The clothing and footwear market in Bulgaria, the Czech Republic, Hungary, Poland, Romania and Slovakia is expected to expand to EUR14bn in 2014, up from EUR13bn in 2011.

According to research house PMR, the Central European region grew at a sluggish pace between 2010 and 2012, with all markets, except Poland, recording figures lower than those achieved in 2008.

Its report, 'Clothing and footwear retail market in Central Europe 2012. Bulgaria, Czech Republic, Hungary, Poland, Romania and Slovakia. Market analysis and development forecasts for 2012-2014,' says the overall fashion market in the Central European (CE) region was worth EUR13bn in 2011, a 1% increase in local currencies, but slightly less in euro terms.

PMR forecasts suggest the medium-term outlook is less bleak, with expectations of a modest improvement in Central Europe over the next two years. Between 2011 and 2014, Poland and Romania are set to record the highest sales growth rates in clothing and footwear - 11% and 10%, respectively. It also expects Bulgaria to grow 9% over the next three years.

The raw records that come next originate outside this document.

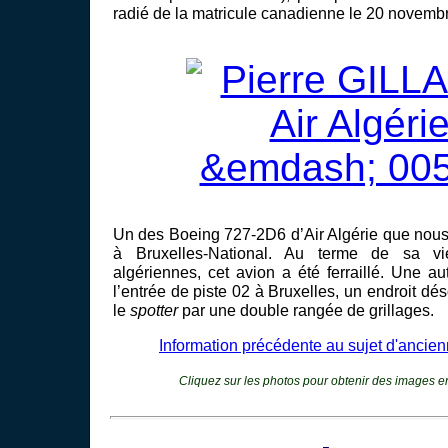
radié de la matricule canadienne le 20 novemb
Un des Boeing 727-2D6 d’Air Algérie que nous
à Bruxelles-National. Au terme de sa vi
algériennes, cet avion a été ferraillé. Une au
l’entrée de piste 02 à Bruxelles, un endroit 
le
spotter
par une double rangée de grillages.
Information précédente au sujet d'ancien
Cliquez sur les photos pour obtenir des images e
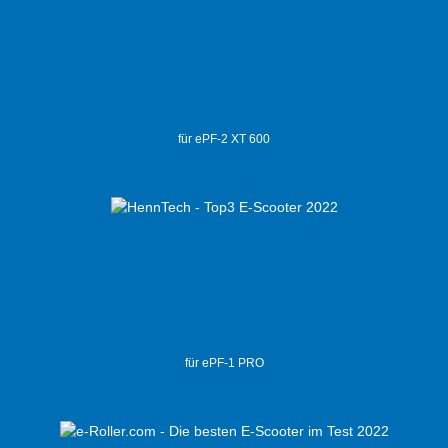
für ePF-2 XT 600
für ePF-1 PRO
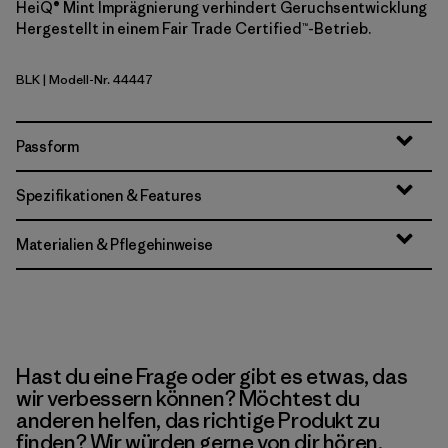
HeiQ® Mint Imprägnierung verhindert Geruchsentwicklung
Hergestellt in einem Fair Trade Certified™-Betrieb.
BLK
| Modell-Nr. 44447
Black
Passform
Spezifikationen & Features
Materialien & Pflegehinweise
Hast du eine Frage oder gibt es etwas, das
wir verbessern können? Möchtest du
anderen helfen, das richtige Produkt zu
finden? Wir würden gerne von dir hören.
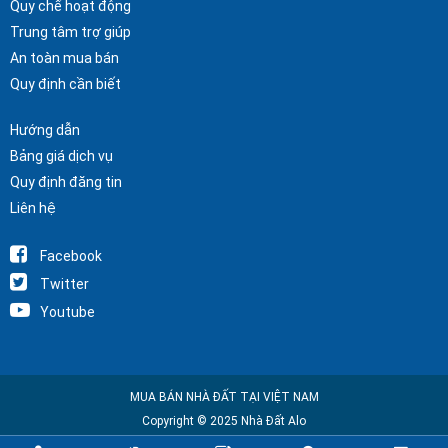
Quy chế hoạt động
Trung tâm trợ giúp
An toàn mua bán
Quy định cần biết
Hướng dẫn
Bảng giá dịch vụ
Quy định đăng tin
Liên hệ
Facebook
Twitter
Youtube
MUA BÁN NHÀ ĐẤT TẠI VIỆT NAM
Copyright © 2025 Nhà Đất Alo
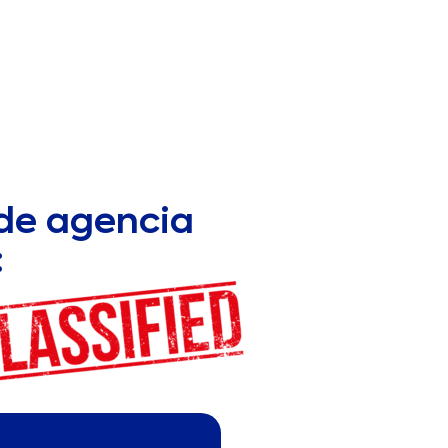
 de agencia
:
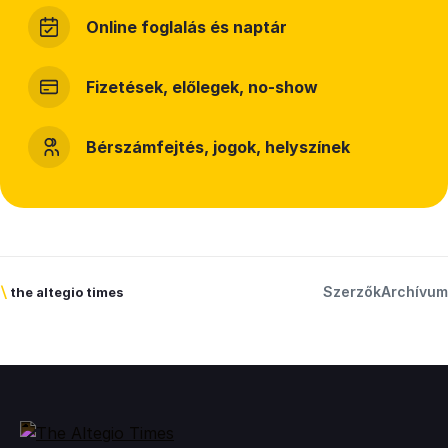
Online foglalás és naptár
Fizetések, előlegek, no-show
Bérszámfejtés, jogok, helyszínek
Szerzők
Archívum
\
the altegio times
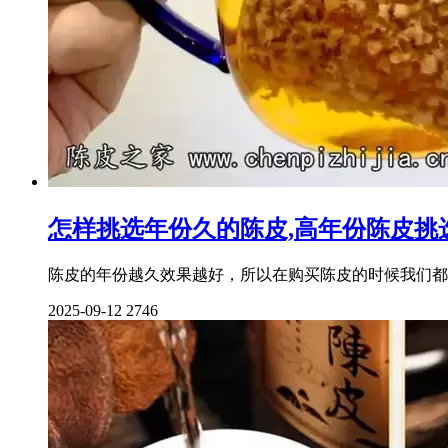
怎样挑选年份久的陈皮,高年份陈皮挑
陈皮的年份越久效果越好，所以在购买陈皮的时候我们都
2025-09-12
2746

Spanish clothing company Inditex led the field as the largest clothing retailer in Central Europe in 2011, accounting for over 4% of the market through its more than 300 stores. Polish Lipp Group and Tesco rounded out the top three, accounting for some 12% of the market.

The budget sector is the most prevalent market in Central Europe, making up 46% of its value, with the most substantial presence in Hungary and Bulgaria.

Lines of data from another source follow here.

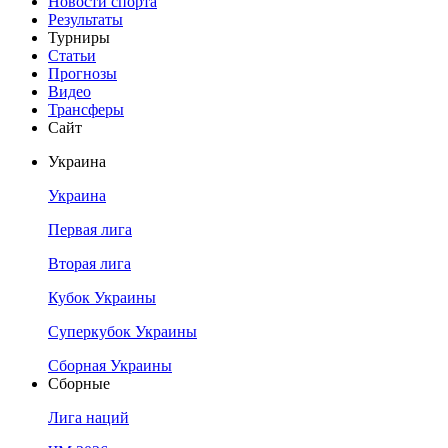
Новости спорта
Результаты
Турниры
Статьи
Прогнозы
Видео
Трансферы
Сайт
Украина
Украина
Первая лига
Вторая лига
Кубок Украины
Суперкубок Украины
Сборная Украины
Сборные
Лига наций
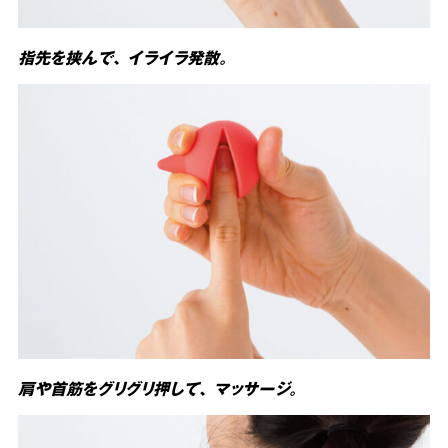
指先を挟んで、 イライラ発散。
肩や首筋をグリグリ押して、 マッサージ。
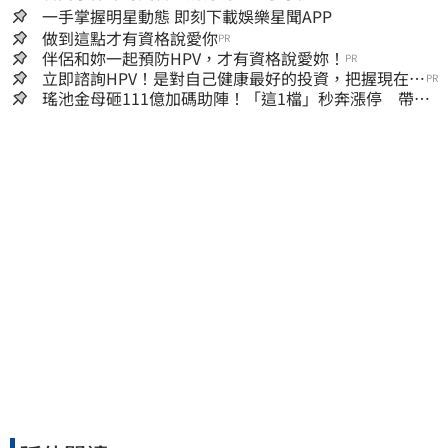
一手掌握明星動態 即刻下載娛樂星聞APP
做到這點才有資格說愛你
PR
伴侶和妳一起預防HPV，才有資格說愛妳！
PR
立即諮詢HPV！是對自己健康最好的投資，把握現在不
PR
嫌晚！
瑤池金母砸111億加碼助陣！「這1檔」秒奔漲停 帶領
散熱雙雄點火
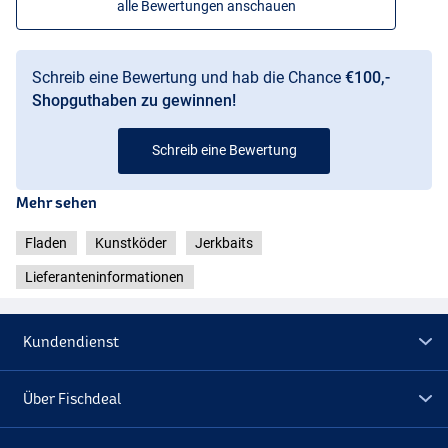
alle Bewertungen anschauen
Schreib eine Bewertung und hab die Chance
€100,-
Shopguthaben zu gewinnen!
Schreib eine Bewertung
Perch
Mehr sehen
Fladen
Kunstköder
Jerkbaits
Lieferanteninformationen
Kundendienst
Über Fischdeal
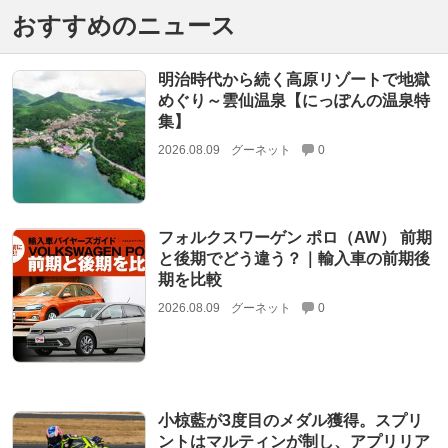
おすすめのニュース
明治時代から続く高原リゾートで地獄
めぐり～雲仙温泉【にっぽんの温泉特
集】
2026.08.09
グーネット
0
フォルクスワーゲン ポロ（AW） 前期
と後期でどう違う？｜輸入車の前期後
期を比較
2026.08.09
グーネット
0
小椋藍が3度目のメダル獲得。スプリ
ントはマルティンが制し、アプリリア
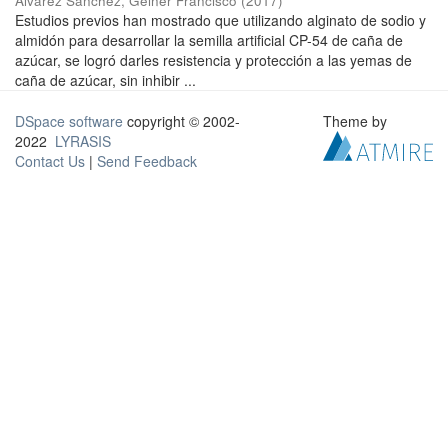
Álvarez Sánchez, Geiner Francisco
(
2017
)
Estudios previos han mostrado que utilizando alginato de sodio y
almidón para desarrollar la semilla artificial CP-54 de caña de
azúcar, se logró darles resistencia y protección a las yemas de
caña de azúcar, sin inhibir ...
DSpace software
copyright © 2002-
Theme by
2022
LYRASIS
Contact Us
|
Send Feedback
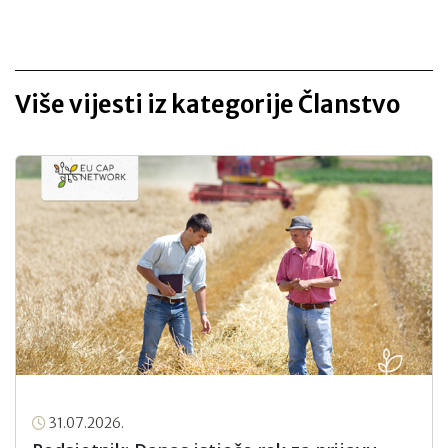
Više vijesti iz kategorije Članstvo
31.07.2026.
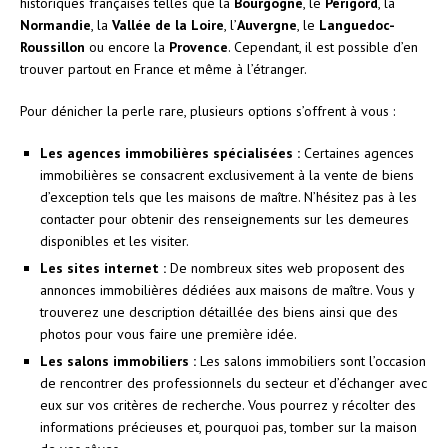
historiques françaises telles que la
Bourgogne
, le
Périgord
, la
Normandie
, la
Vallée de la Loire
, l’
Auvergne
, le
Languedoc-
Roussillon
ou encore la
Provence
. Cependant, il est possible d’en
trouver partout en France et même à l’étranger.
Pour dénicher la perle rare, plusieurs options s’offrent à vous :
Les agences immobilières spécialisées :
Certaines agences
immobilières se consacrent exclusivement à la vente de biens
d’exception tels que les maisons de maître. N’hésitez pas à les
contacter pour obtenir des renseignements sur les demeures
disponibles et les visiter.
Les sites internet :
De nombreux sites web proposent des
annonces immobilières dédiées aux maisons de maître. Vous y
trouverez une description détaillée des biens ainsi que des
photos pour vous faire une première idée.
Les salons immobiliers :
Les salons immobiliers sont l’occasion
de rencontrer des professionnels du secteur et d’échanger avec
eux sur vos critères de recherche. Vous pourrez y récolter des
informations précieuses et, pourquoi pas, tomber sur la maison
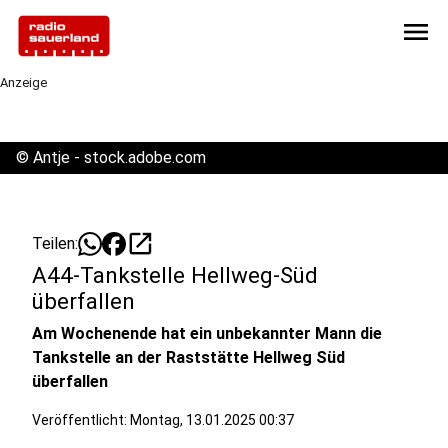
menu
Anzeige
©
Antje - stock.adobe.com
open_in_new
Teilen:
A44-Tankstelle Hellweg-Süd
überfallen
Am Wochenende hat ein unbekannter Mann die
Tankstelle an der Raststätte Hellweg Süd
überfallen
Veröffentlicht:
Montag, 13.01.2025 00:37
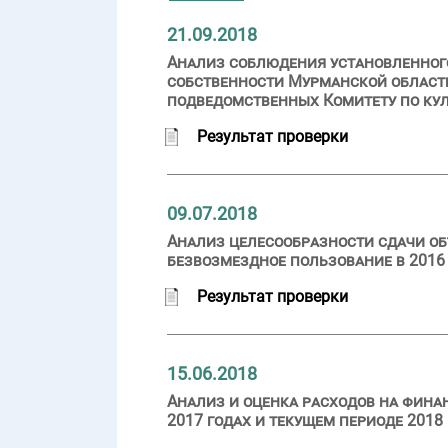
21.09.2018
Анализ соблюдения установленного
собственности Мурманской област
подведомственных Комитету по куль
Результат проверки
09.07.2018
Анализ целесообразности сдачи об
безвозмездное пользование в 2016 
Результат проверки
15.06.2018
Анализ и оценка расходов на фина
2017 годах и текущем периоде 2018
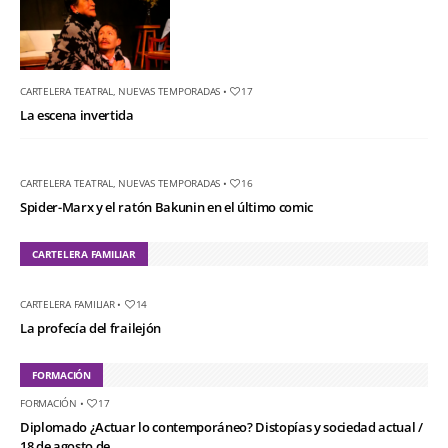
CARTELERA TEATRAL
,
NUEVAS TEMPORADAS
•
17
La escena invertida
CARTELERA TEATRAL
,
NUEVAS TEMPORADAS
•
16
Spider-Marx y el ratón Bakunin en el último comic
CARTELERA FAMILIAR
CARTELERA FAMILIAR
•
14
La profecía del frailejón
FORMACIÓN
FORMACIÓN
•
17
Diplomado ¿Actuar lo contemporáneo? Distopías y sociedad actual /
18 de agosto de...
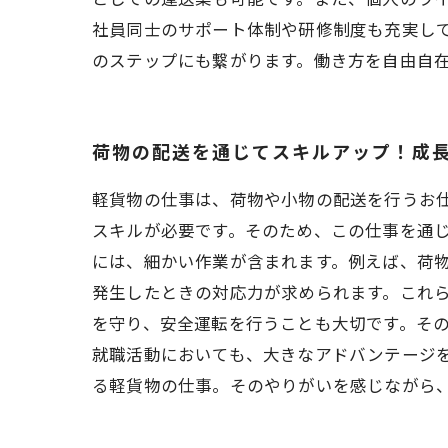
社員同士のサポート体制や研修制度も充実し
のステップにも繋がります。働き方を自由自
荷物の配送を通じてスキルアップ！成
軽貨物の仕事は、荷物や小物の配送を行うお
スキルが必要です。そのため、この仕事を通じ
には、細かい作業が含まれます。例えば、荷
発生したときの対応力が求められます。これら
を守り、安全運転を行うことも大切です。そ
就職活動においても、大きなアドバンテージ
る軽貨物の仕事。そのやりがいを感じながら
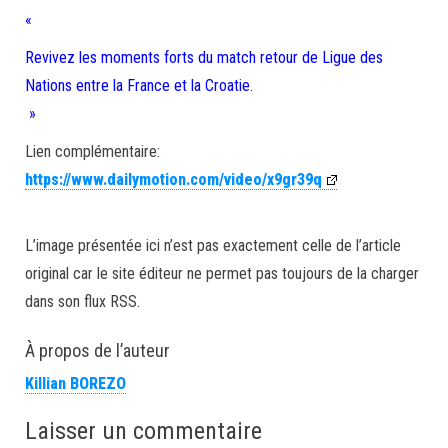
«
Revivez les moments forts du match retour de Ligue des
Nations entre la France et la Croatie.
»
Lien complémentaire:
https://www.dailymotion.com/video/x9gr39q
L’image présentée ici n’est pas exactement celle de l’article
original car le site éditeur ne permet pas toujours de la charger
dans son flux RSS.
À propos de l’auteur
Killian BOREZO
Laisser un commentaire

Romania and Bulgaria are expected to develop more extensively than other countries in relative terms by 2013, while Poland and Romania should achieve the highest nominal value.

The outlook for the Slovak market is also promising and, after mid 2012, the Czech market is expected to rebound somewhat. However, the "Plaza stop" ban in Hungary, which prohibits the construction of retail stores taking up more than 300 square metres, means the market will face a shortage of new retail space.